- **SUPPLIED PASSAGE**

>>

# Any Arsenal FC fans on here?!



## mariusdw (Aug 12, 2010)

Just wanted to find out if there are any gunners fans out here in Dubai?

I live in Jumeirah 3 and have no clue where to go and watch games, as I do not have a TV at my place.

Any suggestions of possible venues would be great!

Thanks
Marius


----------



## Mattuk (Jan 17, 2010)

Hi Marius, 

I'm a hammer in dubai but one of my mates is a gunner and he goes to goodfella's in Bur Dubai I think it's the Arsenal Supporters Club's bar.

Matt


----------



## Mattuk (Jan 17, 2010)

I've also heard there is a bar in Al Barsha Called Spirals next to Chelsea Ramada where I think some Arsenal fans go.


----------



## mariusdw (Aug 12, 2010)

Thanks guys, i will check them out!


----------



## newbie913 (Aug 31, 2010)

<<

- **Pose estimation data**
>>

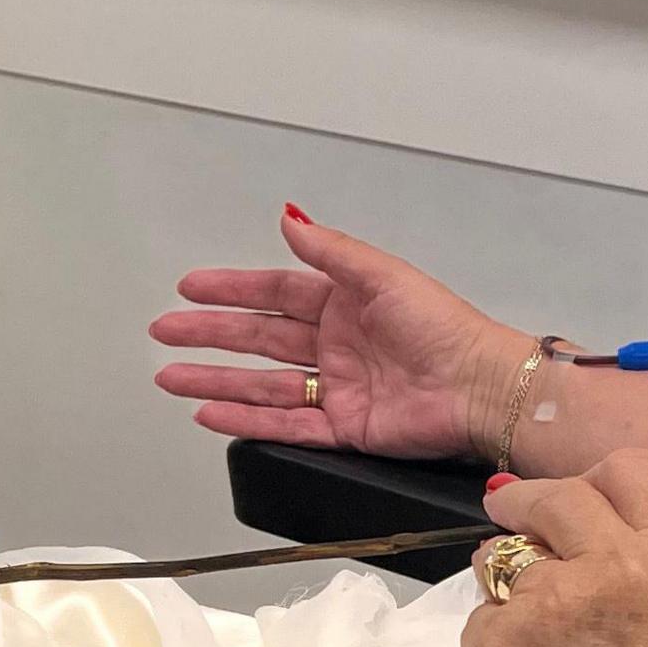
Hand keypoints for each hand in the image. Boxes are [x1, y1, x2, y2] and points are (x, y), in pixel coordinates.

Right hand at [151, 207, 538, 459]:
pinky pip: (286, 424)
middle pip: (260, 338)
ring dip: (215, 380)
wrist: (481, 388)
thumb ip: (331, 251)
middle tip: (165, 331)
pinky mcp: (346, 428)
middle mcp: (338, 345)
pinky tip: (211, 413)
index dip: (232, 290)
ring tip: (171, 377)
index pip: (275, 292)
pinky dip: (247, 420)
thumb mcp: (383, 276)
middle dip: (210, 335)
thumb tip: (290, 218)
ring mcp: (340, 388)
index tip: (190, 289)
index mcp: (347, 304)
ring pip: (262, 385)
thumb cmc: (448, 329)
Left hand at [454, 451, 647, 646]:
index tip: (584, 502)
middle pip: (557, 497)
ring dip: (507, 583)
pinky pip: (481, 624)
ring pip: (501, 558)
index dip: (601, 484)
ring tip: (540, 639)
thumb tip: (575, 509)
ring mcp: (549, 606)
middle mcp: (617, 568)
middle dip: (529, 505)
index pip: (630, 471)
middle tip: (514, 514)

<<
>>

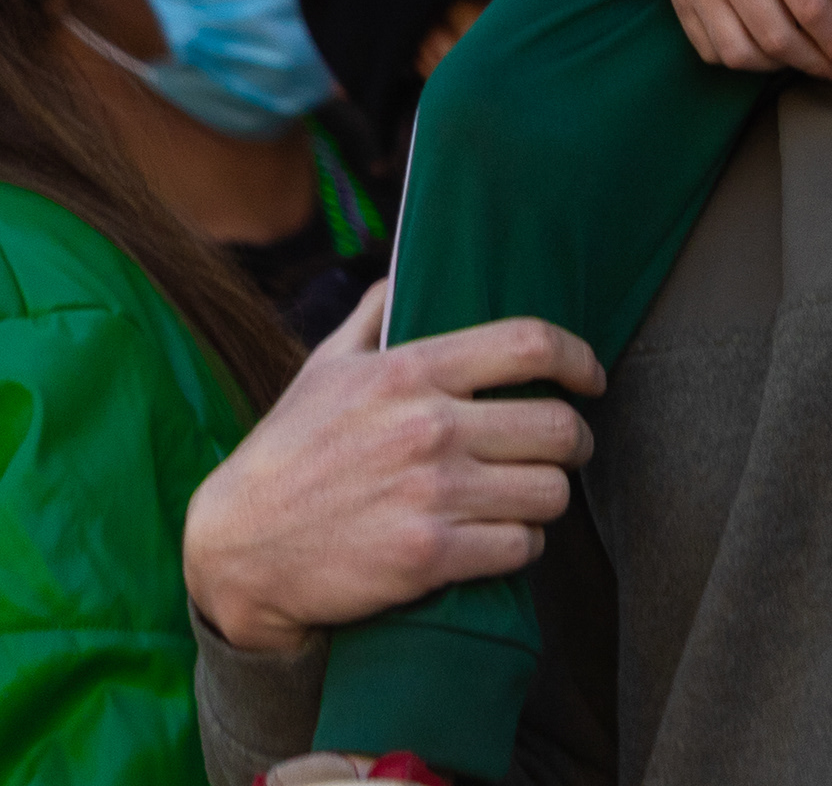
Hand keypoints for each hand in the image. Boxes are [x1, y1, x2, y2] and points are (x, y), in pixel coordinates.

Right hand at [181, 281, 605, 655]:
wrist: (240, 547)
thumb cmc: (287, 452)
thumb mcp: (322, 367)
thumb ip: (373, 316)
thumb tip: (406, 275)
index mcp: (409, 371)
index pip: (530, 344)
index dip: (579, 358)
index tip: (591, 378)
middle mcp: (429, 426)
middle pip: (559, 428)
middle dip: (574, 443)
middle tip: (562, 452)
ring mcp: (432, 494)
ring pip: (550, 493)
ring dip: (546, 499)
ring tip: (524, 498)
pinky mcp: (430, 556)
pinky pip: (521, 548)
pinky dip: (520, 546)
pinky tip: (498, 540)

<<
>>

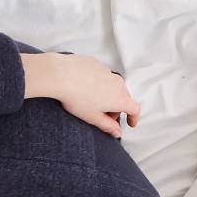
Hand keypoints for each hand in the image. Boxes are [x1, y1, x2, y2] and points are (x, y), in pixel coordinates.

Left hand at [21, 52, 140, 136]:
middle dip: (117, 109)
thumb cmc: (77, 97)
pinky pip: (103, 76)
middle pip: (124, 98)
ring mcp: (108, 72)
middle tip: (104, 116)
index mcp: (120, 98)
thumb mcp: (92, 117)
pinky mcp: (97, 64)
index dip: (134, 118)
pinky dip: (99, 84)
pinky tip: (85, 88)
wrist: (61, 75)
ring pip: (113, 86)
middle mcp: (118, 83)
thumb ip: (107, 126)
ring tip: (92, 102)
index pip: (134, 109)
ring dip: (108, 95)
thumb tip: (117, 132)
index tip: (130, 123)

<<

- **WHAT THE TASK REQUIRES**
Please reproduce, word for word, the stretch of the Arsenal fans thread above from "# Any Arsenal" through "at my place.".

- **FINISHED TASK**
# Any Arsenal FC fans on here?!



## mariusdw (Aug 12, 2010)

Just wanted to find out if there are any gunners fans out here in Dubai?

I live in Jumeirah 3 and have no clue where to go and watch games, as I do not have a TV at my place.